The Beginners is a compelling story both original and universal of one woman and a choice she couldn't make; a tale of yearning, of regrets, and of memories. Anne Serre reinvents the vocabulary of love to deliver, in lucid fragments, a feverish and detailed analysis of romantic enchantment, like an archeologist of desire.
Anne Lore, now forty-three, has lived with Guillaume for twenty years. Their life together has been so blissfully smooth that she has never had to question her childhood belief in the possibility of two people being entirely united as one. Until she meets Thomas.
Thomas reminds her of everyone and no one but creates a clear vision of that illusive and ever-changing figure she has held deep inside her as a girl—her Prince Charming. Yet, the man who is Thomas remains as mysterious as her feelings for him.
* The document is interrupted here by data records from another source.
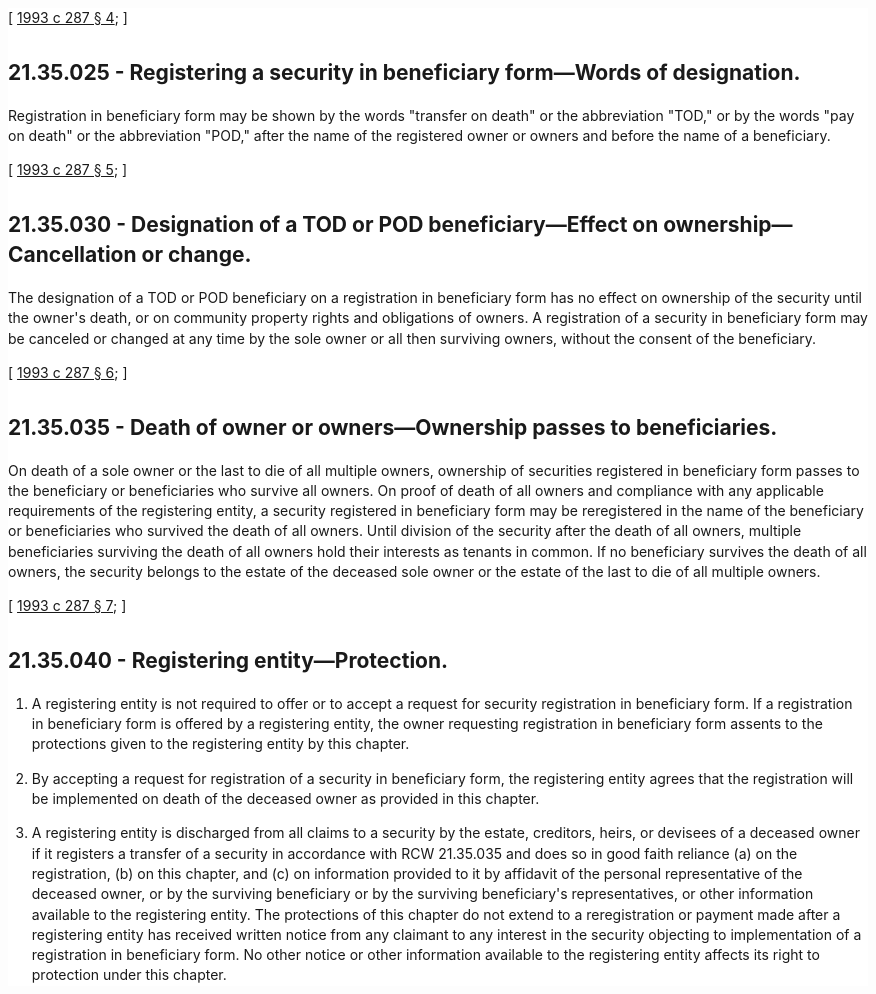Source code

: \[ [1993 c 287 § 4](http://lawfilesext.leg.wa.gov/biennium/1993-94/Pdf/Bills/Session%20Laws/House/1068.SL.pdf?cite=1993%20c%20287%20§%204); \]

## 21.35.025 - Registering a security in beneficiary form—Words of designation.
Registration in beneficiary form may be shown by the words "transfer on death" or the abbreviation "TOD," or by the words "pay on death" or the abbreviation "POD," after the name of the registered owner or owners and before the name of a beneficiary.

\[ [1993 c 287 § 5](http://lawfilesext.leg.wa.gov/biennium/1993-94/Pdf/Bills/Session%20Laws/House/1068.SL.pdf?cite=1993%20c%20287%20§%205); \]

## 21.35.030 - Designation of a TOD or POD beneficiary—Effect on ownership—Cancellation or change.
The designation of a TOD or POD beneficiary on a registration in beneficiary form has no effect on ownership of the security until the owner's death, or on community property rights and obligations of owners. A registration of a security in beneficiary form may be canceled or changed at any time by the sole owner or all then surviving owners, without the consent of the beneficiary.

\[ [1993 c 287 § 6](http://lawfilesext.leg.wa.gov/biennium/1993-94/Pdf/Bills/Session%20Laws/House/1068.SL.pdf?cite=1993%20c%20287%20§%206); \]

## 21.35.035 - Death of owner or owners—Ownership passes to beneficiaries.
On death of a sole owner or the last to die of all multiple owners, ownership of securities registered in beneficiary form passes to the beneficiary or beneficiaries who survive all owners. On proof of death of all owners and compliance with any applicable requirements of the registering entity, a security registered in beneficiary form may be reregistered in the name of the beneficiary or beneficiaries who survived the death of all owners. Until division of the security after the death of all owners, multiple beneficiaries surviving the death of all owners hold their interests as tenants in common. If no beneficiary survives the death of all owners, the security belongs to the estate of the deceased sole owner or the estate of the last to die of all multiple owners.

\[ [1993 c 287 § 7](http://lawfilesext.leg.wa.gov/biennium/1993-94/Pdf/Bills/Session%20Laws/House/1068.SL.pdf?cite=1993%20c%20287%20§%207); \]

## 21.35.040 - Registering entity—Protection.
1. A registering entity is not required to offer or to accept a request for security registration in beneficiary form. If a registration in beneficiary form is offered by a registering entity, the owner requesting registration in beneficiary form assents to the protections given to the registering entity by this chapter.

2. By accepting a request for registration of a security in beneficiary form, the registering entity agrees that the registration will be implemented on death of the deceased owner as provided in this chapter.

3. A registering entity is discharged from all claims to a security by the estate, creditors, heirs, or devisees of a deceased owner if it registers a transfer of a security in accordance with RCW 21.35.035 and does so in good faith reliance (a) on the registration, (b) on this chapter, and (c) on information provided to it by affidavit of the personal representative of the deceased owner, or by the surviving beneficiary or by the surviving beneficiary's representatives, or other information available to the registering entity. The protections of this chapter do not extend to a reregistration or payment made after a registering entity has received written notice from any claimant to any interest in the security objecting to implementation of a registration in beneficiary form. No other notice or other information available to the registering entity affects its right to protection under this chapter.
The desire she feels for him, to simply press her naked skin against his, is like nothing she ever felt for Guillaume. Guillaume, however, has given her more happiness than anyone, even Thomas, ever could. The two men begin to turn and twist in her mind, constantly changing places and sliding in and out of focus.
Serre tells the story of the triangle from a studied distance so that neither Anne, nor Thomas, nor Guillaume is the main character, but rather love itself. The Beginners is a deft portrayal of love's complexities and contradictions, its fleeting and fluid nature; a character completely familiar and yet one that has seldom before been seen as clearly.